### Set problem a
Rewrite the records from the line containing "Document page, 1125x1500 pixels." through the line containing "picture [21, 194, 1104, 1248]", inclusive, substituting "bbox" for "bounding box" and keeping everything else unchanged.

Create a RAM role within the Alibaba Cloud account to which you want to synchronize data. You cannot select ApsaraMQ for Kafka as the trusted service when you create a RAM role. Therefore, select a supported service as the trusted service first. Then, modify the trust policy of the created RAM role.

In the left-side navigation pane, choose Identities > Roles.
On the Roles page, click Create Role.
In the Create Role panel, create a RAM role.
1. Set the Select Trusted Entity parameter to Alibaba Cloud Service and click Next.
2. Set the Role Type parameter to Normal Service Role. In the RAM Role Name field, enter AliyunKafkaConnectorRole. From the Select Trusted Service drop-down list, select Function Compute. Then, click OK.
On the Roles page, find and click AliyunKafkaConnectorRole.
On the AliyunKafkaConnectorRole page, click the Trust Policy Management tab. On this tab, click Edit Trust Policy.
In the Edit Trust Policy panel, replace fc in the script with alikafka and click OK.

Grant permissions to the RAM role

Grant the created RAM role the permissions to access Function Compute within the Alibaba Cloud account to which you want to synchronize data.

In the left-side navigation pane, choose Identities > Roles.
On the Roles page, find AliyunKafkaConnectorRole and click Add Permissions in the Actions column.
In the Add Permissions panel, attach the KafkaConnectorFcAccess policy to the RAM role.
1. In the Select Policy section, click Custom Policy.
2. In the Authorization Policy Name column, find and click KafkaConnectorFcAccess.
3. Click OK.
4. Click Complete.

Create the topics that are required by a Function Compute sink connector

In the ApsaraMQ for Kafka console, create the following topics that are required by a Function Compute sink connector: task offset topic, task configuration topic, task status topic, dead-letter queue topic, and error data topic. These topics differ in the partition count and storage engine. For more information, see Parameters in the Configure Source Service step.

Log on to the ApsaraMQ for Kafka console.
In the Resource Distribution section of the Overview page, select the region where the ApsaraMQ for Kafka instance that you want to manage resides.

### Extracted data entries
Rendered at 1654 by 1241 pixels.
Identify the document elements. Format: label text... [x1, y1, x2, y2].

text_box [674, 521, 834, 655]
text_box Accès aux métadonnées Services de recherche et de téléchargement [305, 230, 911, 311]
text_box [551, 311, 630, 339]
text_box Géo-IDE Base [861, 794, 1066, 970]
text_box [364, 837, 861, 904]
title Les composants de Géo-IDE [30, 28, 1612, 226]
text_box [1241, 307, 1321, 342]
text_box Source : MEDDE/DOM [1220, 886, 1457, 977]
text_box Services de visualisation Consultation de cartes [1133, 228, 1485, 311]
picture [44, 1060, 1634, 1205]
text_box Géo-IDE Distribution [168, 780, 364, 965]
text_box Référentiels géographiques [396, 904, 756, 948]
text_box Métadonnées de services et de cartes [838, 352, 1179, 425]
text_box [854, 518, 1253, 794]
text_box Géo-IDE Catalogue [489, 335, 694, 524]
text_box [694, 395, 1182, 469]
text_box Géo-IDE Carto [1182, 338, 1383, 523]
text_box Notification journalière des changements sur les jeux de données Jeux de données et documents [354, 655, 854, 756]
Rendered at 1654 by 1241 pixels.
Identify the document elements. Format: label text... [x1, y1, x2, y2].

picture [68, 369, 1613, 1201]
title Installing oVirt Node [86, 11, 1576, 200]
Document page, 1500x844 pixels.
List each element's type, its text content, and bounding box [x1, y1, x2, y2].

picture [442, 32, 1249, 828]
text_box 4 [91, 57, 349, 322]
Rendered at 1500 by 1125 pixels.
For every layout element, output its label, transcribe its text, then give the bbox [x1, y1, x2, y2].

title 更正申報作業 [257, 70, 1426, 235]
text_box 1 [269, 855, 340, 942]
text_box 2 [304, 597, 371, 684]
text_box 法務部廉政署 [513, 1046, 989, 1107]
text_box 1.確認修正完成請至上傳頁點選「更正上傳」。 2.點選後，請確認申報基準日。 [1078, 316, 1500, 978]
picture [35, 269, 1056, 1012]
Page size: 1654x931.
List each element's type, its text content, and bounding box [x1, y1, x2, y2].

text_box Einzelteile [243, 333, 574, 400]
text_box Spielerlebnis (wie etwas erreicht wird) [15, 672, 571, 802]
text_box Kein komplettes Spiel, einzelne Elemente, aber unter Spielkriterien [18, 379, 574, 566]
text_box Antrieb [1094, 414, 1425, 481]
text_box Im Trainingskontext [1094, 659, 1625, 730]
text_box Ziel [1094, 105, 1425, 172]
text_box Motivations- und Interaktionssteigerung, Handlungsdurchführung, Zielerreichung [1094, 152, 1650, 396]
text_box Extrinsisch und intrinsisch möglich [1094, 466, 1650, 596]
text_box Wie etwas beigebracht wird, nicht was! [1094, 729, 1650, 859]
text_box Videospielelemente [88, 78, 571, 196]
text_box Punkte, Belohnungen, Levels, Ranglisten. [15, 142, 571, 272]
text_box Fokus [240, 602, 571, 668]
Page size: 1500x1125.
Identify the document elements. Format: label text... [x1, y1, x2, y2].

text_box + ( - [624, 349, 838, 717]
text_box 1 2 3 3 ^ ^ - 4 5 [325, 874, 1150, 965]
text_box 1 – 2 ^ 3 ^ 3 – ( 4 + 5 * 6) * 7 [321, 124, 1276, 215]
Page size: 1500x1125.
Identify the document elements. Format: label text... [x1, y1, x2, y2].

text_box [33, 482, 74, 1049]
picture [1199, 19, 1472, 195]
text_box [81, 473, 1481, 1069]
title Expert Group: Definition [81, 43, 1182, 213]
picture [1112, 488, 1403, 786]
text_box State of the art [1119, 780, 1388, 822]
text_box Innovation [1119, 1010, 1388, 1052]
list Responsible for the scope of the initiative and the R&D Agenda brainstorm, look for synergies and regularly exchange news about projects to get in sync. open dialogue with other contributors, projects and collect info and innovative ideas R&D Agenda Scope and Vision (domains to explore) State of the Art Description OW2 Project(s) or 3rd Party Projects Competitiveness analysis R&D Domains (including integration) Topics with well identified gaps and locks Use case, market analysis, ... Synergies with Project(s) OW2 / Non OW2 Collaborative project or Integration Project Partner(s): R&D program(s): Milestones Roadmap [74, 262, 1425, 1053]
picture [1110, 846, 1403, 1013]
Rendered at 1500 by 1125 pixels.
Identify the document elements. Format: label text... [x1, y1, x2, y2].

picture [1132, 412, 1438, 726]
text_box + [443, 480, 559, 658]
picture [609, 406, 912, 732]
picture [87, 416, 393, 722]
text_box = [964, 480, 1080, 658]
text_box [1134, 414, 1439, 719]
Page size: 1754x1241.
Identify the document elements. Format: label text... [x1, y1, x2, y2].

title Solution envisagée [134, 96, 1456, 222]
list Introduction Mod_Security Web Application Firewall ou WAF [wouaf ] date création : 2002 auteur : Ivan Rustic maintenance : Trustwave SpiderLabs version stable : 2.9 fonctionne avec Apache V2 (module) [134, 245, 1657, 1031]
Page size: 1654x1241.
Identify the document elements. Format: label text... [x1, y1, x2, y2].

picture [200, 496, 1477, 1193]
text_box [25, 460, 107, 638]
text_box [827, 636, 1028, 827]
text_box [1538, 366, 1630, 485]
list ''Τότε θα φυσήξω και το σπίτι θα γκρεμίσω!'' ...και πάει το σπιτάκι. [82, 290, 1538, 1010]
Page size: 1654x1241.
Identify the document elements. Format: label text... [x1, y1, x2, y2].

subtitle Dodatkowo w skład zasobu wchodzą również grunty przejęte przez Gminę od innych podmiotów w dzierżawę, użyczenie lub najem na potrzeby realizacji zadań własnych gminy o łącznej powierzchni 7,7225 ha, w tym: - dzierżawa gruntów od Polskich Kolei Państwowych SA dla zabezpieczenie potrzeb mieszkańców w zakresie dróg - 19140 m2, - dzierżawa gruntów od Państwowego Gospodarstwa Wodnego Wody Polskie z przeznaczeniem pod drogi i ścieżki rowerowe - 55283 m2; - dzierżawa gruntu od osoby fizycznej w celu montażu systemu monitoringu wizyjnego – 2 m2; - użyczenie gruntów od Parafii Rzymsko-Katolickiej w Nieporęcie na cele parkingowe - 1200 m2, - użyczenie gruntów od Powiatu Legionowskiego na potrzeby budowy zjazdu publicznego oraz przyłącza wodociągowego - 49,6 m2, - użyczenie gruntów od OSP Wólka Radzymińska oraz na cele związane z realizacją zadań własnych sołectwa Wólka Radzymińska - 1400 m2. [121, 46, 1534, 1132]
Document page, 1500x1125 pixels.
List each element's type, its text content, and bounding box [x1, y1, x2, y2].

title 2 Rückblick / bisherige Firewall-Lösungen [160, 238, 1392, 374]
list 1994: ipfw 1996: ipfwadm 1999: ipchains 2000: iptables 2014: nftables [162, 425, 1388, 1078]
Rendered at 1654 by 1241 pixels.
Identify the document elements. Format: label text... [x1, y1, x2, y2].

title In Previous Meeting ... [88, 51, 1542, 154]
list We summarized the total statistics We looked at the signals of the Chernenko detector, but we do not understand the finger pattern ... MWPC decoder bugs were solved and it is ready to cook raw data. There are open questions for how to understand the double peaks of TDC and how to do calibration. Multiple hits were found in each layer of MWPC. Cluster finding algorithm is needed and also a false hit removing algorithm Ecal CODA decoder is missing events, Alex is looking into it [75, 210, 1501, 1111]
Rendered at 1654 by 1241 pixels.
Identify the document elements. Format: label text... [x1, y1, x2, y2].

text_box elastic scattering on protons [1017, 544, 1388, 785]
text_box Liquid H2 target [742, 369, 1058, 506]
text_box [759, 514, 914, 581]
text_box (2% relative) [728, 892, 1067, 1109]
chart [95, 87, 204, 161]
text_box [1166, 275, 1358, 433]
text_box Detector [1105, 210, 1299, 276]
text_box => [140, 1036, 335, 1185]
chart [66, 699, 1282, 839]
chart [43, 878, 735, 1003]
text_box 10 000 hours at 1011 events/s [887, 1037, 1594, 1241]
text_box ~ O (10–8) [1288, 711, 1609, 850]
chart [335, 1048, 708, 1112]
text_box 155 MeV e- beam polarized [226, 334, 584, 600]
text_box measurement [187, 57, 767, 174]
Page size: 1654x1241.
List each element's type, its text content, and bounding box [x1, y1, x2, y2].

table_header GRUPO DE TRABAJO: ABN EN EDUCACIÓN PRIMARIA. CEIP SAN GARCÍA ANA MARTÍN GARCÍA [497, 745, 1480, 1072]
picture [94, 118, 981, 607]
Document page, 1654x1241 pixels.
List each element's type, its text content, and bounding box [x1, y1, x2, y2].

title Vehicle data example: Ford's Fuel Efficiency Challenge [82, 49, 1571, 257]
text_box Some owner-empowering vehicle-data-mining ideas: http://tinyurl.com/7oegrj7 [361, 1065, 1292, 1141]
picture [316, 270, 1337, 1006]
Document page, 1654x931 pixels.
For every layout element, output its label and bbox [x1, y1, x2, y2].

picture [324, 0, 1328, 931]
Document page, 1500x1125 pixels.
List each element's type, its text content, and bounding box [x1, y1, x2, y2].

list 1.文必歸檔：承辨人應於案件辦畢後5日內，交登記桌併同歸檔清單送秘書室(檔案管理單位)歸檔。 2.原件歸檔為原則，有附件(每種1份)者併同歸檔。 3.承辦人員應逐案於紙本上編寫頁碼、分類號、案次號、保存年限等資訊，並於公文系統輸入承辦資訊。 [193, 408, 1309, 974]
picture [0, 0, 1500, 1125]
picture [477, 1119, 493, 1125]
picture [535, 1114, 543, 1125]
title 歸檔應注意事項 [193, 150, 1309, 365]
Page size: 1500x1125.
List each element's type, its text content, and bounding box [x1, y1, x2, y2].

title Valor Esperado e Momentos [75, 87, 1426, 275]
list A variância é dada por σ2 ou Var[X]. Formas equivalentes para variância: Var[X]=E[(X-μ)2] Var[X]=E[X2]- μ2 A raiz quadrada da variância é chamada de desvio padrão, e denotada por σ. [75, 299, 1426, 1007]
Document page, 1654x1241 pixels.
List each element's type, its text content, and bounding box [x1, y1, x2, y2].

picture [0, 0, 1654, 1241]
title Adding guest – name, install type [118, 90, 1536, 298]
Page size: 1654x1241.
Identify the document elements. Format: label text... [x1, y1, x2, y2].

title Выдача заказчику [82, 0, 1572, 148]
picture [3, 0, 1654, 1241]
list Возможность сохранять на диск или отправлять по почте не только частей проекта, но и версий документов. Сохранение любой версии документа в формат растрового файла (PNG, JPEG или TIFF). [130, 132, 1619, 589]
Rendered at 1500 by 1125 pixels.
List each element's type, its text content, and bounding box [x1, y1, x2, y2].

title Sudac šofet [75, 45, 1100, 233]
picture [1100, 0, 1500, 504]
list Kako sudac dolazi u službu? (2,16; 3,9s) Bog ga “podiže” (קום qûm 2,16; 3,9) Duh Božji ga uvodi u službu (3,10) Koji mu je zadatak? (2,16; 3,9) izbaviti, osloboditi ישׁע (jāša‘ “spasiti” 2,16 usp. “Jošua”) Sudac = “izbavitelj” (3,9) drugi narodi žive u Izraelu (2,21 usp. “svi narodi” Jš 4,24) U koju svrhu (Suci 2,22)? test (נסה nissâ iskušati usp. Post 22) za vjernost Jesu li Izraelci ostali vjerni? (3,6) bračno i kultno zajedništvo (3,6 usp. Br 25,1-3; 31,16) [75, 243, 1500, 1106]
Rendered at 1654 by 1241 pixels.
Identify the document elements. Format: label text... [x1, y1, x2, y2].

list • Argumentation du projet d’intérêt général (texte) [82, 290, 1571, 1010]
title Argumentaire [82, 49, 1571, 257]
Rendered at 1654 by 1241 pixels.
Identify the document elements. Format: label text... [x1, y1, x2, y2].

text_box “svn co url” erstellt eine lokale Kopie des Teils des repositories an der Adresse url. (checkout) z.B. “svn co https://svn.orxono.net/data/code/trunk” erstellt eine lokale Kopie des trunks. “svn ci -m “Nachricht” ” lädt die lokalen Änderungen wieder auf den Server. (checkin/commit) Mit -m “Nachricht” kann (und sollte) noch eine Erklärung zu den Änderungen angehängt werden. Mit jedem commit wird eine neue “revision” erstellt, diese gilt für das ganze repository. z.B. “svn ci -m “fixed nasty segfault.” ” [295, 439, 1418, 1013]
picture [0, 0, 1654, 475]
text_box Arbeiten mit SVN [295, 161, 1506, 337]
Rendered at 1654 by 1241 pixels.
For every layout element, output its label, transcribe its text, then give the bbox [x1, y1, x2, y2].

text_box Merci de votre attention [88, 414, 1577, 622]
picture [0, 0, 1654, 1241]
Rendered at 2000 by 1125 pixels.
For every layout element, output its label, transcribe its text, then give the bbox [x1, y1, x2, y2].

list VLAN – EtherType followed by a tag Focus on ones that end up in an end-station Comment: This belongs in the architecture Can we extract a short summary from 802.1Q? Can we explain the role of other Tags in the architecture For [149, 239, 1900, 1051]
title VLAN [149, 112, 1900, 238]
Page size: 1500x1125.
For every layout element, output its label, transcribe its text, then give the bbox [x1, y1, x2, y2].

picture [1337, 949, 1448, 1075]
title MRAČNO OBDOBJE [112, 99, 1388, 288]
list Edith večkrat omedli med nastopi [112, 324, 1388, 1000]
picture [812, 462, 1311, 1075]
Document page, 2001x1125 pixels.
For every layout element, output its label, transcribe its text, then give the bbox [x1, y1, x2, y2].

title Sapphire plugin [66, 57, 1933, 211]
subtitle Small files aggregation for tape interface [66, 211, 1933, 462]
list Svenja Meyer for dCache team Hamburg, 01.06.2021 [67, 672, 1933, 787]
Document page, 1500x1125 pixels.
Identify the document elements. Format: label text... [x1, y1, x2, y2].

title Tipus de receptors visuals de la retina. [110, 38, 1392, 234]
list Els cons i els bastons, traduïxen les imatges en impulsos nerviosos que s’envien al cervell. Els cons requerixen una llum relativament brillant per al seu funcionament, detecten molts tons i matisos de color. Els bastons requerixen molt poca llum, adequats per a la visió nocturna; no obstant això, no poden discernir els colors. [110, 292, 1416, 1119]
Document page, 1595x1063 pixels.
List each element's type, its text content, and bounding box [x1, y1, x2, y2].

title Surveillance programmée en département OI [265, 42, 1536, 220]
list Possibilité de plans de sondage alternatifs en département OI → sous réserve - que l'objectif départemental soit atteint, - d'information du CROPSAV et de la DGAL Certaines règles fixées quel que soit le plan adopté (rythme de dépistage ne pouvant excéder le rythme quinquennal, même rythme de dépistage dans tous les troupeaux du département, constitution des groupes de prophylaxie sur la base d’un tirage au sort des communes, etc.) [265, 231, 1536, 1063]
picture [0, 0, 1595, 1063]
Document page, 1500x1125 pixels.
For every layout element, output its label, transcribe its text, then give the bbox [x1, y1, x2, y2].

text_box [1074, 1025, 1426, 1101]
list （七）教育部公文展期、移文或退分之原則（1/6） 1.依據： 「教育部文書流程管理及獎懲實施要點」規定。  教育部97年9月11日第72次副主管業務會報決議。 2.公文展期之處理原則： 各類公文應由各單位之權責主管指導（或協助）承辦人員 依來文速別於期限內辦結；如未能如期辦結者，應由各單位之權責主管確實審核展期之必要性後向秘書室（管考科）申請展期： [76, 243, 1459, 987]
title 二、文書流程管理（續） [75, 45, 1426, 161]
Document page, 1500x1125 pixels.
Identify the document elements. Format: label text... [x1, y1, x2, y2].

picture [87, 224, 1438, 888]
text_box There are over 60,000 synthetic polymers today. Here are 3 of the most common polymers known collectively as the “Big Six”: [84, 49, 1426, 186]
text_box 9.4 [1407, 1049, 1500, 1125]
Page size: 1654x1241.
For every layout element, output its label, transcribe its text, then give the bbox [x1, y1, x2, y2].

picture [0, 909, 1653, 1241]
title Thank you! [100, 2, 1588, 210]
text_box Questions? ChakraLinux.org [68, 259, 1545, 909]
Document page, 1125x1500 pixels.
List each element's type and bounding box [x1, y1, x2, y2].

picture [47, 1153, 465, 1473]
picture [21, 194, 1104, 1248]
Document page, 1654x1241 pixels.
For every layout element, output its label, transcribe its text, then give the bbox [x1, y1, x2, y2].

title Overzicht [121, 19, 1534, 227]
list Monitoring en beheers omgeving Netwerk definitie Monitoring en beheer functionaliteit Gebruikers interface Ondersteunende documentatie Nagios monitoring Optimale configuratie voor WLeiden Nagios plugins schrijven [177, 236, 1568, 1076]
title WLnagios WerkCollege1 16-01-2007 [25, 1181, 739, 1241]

### Set problem b
In the RAM role setup text, what name goes in the RAM Role Name field?

### Expected output a
Document page, 1125x1500 pixels.
List each element's type and bbox [x1, y1, x2, y2].

picture [47, 1153, 465, 1473]
picture [21, 194, 1104, 1248]

### Expected output b
AliyunKafkaConnectorRole